Das Aufbrechen fest verwurzelter Ernährungsgewohnheiten ist keine leichte Aufgabe. Damit die Ernährungstransformation gelingt, muss man die Menschen mitnehmen. Gesund-nachhaltiges Catering auf Veranstaltungen sowie in Kitas, Schulen und Krankenhäuser sind das eine. Die besondere Herausforderung dürfte es jedoch sein, den Veränderungsbedarf in die Familien hineinzutragen – insbesondere in solche, in denen es mangels Ernährungswissen, angespannter wirtschaftlicher Verhältnisse, aber auch durch fehlendes Interesses und Problembewusstsein – an Bereitschaft fehlt. „Was Hänschen nicht lernt, lernt Hans nimmermehr.“
Ernährungsroutinen und -vorlieben werden frühkindlich geprägt. Der Phase vor dem Besuch von Kita und Grundschule kommt bereits große Bedeutung zu. Gravierende Fehlprägungen in dieser frühen Lebensphase sind schwer zu revidieren. Umso wichtiger ist es, bereits in Kita und Grundschule mit der Aufklärung über gesunde Ernährung und der praktischen Umsetzung zu beginnen, in der Hoffnung, dass das hier erworbene Wissen von den Kindern mit Überzeugungskraft in die Familien hineingetragen wird. Allerdings setzt diese Strategie voraus, die Lehrkräfte von Kitas und Schulen mit der entsprechenden Ernährungskompetenz auszustatten.

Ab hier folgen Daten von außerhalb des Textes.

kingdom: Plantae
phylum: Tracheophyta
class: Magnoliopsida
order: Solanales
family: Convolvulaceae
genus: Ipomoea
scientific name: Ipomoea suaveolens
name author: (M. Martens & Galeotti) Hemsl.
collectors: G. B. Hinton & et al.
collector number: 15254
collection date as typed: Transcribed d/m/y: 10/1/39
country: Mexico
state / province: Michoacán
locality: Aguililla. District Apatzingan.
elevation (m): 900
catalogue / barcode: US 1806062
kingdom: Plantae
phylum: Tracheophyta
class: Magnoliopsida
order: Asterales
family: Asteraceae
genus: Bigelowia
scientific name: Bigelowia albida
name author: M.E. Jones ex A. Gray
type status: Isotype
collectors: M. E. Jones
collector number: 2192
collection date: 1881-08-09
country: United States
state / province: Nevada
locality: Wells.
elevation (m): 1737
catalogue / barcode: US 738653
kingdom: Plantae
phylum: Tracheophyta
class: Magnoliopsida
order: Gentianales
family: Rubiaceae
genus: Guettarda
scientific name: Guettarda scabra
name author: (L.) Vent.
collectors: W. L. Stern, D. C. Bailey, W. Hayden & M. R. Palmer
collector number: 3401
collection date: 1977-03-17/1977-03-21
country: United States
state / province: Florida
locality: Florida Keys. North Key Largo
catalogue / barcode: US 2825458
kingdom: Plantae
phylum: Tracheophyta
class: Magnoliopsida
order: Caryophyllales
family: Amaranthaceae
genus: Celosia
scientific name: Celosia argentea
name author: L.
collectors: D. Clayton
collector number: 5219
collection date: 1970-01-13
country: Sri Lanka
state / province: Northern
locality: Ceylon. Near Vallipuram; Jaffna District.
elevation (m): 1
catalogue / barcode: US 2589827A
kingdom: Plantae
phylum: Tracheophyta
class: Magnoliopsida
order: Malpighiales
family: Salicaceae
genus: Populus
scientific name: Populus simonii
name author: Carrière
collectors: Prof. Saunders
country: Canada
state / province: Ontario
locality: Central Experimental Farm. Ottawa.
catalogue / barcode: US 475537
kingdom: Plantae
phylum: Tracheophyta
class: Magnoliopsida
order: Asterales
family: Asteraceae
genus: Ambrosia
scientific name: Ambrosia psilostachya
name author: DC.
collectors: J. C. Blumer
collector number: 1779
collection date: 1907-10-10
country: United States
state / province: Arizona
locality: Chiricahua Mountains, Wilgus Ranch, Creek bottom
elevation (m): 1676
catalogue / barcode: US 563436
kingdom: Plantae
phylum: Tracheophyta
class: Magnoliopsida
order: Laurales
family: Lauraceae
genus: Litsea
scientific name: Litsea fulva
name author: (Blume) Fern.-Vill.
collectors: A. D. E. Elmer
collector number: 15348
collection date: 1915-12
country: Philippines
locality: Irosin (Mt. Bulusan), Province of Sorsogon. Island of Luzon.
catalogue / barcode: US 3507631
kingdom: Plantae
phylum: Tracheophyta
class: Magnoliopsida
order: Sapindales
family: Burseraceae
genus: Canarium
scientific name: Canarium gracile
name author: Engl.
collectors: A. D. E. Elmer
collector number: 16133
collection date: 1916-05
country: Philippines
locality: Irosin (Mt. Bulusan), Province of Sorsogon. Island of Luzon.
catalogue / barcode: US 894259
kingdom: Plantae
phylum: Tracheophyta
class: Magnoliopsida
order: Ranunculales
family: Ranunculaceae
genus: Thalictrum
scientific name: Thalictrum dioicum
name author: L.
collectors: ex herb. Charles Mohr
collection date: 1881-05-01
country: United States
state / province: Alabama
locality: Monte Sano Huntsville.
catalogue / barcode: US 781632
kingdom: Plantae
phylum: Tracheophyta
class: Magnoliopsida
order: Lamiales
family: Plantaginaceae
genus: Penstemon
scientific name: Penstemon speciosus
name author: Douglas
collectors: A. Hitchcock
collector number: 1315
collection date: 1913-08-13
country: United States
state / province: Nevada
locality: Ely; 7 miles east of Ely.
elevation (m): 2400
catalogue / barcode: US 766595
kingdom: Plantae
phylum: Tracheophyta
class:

Große Aufgaben, die es aber anzugehen gilt. Von allein wird sich das Klimaproblem nicht lösen und schwierige, aber praktikable Handlungsoptionen sind allemal besser als blinder Klima-Aktivismus. „Hütet euch vor -ismen“ – hat der Autor dieser Zeilen schon zu Kinderzeiten gelernt. Bislang ist er gut damit gefahren und optimistisch, mit Überzeugungskraft, anstatt mit apodiktischen „Ismen“ klima- und menschenfreundlich voranzukommen.